ありがとうを言わせて
お葬式に関する情報をお伝えするラジオ番組『Heart&Life 〜ありがとうを言わせて〜』(ラジオNIKKEI第1 毎月第1・第3水曜日 16:55〜17:10に放送中)の制作に携わって、かれこれ二年半になります。様々なゲストにうかがうお葬式に纏わるお話は、何度収録に立ち会っても、毎回私の胸を熱くします。
この番組に携わらないかというお話を頂いたとき、「お葬式の大切さを改めて知ってほしい」という制作意図の説明を受けました。その言葉を聞いて頭に浮かんだのは、ある大切な仲間との別れの日の出来事でした。
…Kさんと出会ったのはもう十数年前のことです。当時、私が仲間内で撮っていたインディーズムービーに楽曲提供をしてくださった会社の社員だったその人は、20歳近く年下の私をいつしか仲間と呼んでくれるようになり、映画が完成した後も交流が続きました。しかし博識だったKさんと議論になって言い負かされるのを恐れていた当時の私は、Kさんに会う時はいつもどこか緊張していて、当たり障りのない会話しかしていなかったように思います。それでも、付き合いが長くなってきたある日、なぜかKさんと二人で朝まで飲むことになり、ようやく本音で話しをすることができました。浅はかな私の意見に嬉しそうに頷いてくれたKさんの顔は、今でも鮮明に思い出せます。
それからまもなくして、Kさんの会社の社長から連絡があり、Kさんが入院をして、闘病生活を送っていることを知りました。聞けば、どうやら長くかかりそうな病状です。しかし私は、弱ったKさんにどんな顔をして会い、どんな言葉をかけていいのか分からず、結局見舞いには行きませんでした。そして、会おうと思えばいつでも会いに行ける環境にいながら、最期まで会わないまま、Kさんが亡くなったことを知らされたのです。
慌てた私はKさんの葬儀の日程を尋ねました。しかし、すでに実家がなく、家族とも離れて暮らしていたKさんのお葬式は行われず、ごく少数の近親者だけが火葬場で見送るらしいという答えが返ってきたのです。当時は知らなかった言葉ですが、「直葬で送る」ということでした。このことに狼狽したのは、私だけではありません。いえ、私なんかよりももっと、深く長い付き合いをしてきた人たちが、友人を失った悲しみ以上にショックを受けていました。そこで、その代表者がKさんのご家族にお願いに出向き、幸いと言っていいのか、火葬場が一杯で一週間近い猶予があったこともあり、何とか火葬直前にお坊さんがお経をあげる間だけご一緒させていただく許可を得たのです。
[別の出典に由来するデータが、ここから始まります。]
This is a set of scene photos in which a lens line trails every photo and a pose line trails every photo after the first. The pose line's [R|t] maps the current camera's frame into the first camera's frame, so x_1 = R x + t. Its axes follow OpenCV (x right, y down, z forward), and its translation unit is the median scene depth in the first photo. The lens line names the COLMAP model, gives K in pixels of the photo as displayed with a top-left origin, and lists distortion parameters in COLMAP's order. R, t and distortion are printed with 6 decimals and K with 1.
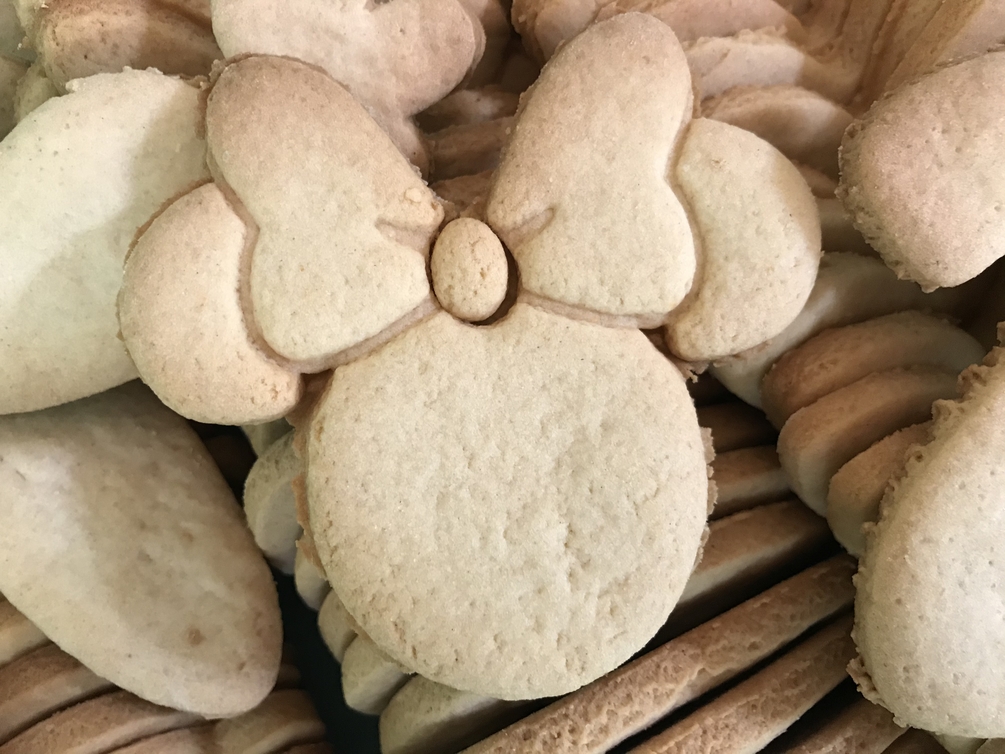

真夏の太陽が照りつける火葬場に集まった友人は20人以上。私は、生きている内に会いに行くべきだったという後悔に苛まれながらも、Kさんに花を手向け、これまでの感謝を伝えることができました。
その帰り道のことです。Kさんの会社の社長が運転する車に揺られながら、誰もがKさんに想いを馳せている中で、助手席に座っていたHさんが突然、大きく息を吐いたのです。HさんはKさんの大学の先輩で、30年来の友人であり、仕事仲間でもあった方です。そのH さんが絞り出すような声で「写真ならいくらでもあったのに…」と言いました。急な訃報に地方から駆けつけ、また、どうやらKさんと疎遠になっていたらしいご家族は、直葬ということもあってか、遺影を用意していなかったのです。Hさんに言葉を返せる人はいませんでした…。
あの別れがなければ、お葬式の大切さを伝える番組制作に携わることは、きっとなかったと思います。もしかしたら、幼い日の印象だけで、お葬式は形式ばった煩わしい儀式だと思っていたかもしれません。しかし実際には、一目会って触れるだけで癒され、遺影と向き合うだけで納得できる心があるのです。
お葬式は最後に「ありがとう」を伝えるために欠かせないもの。私はそう信じています。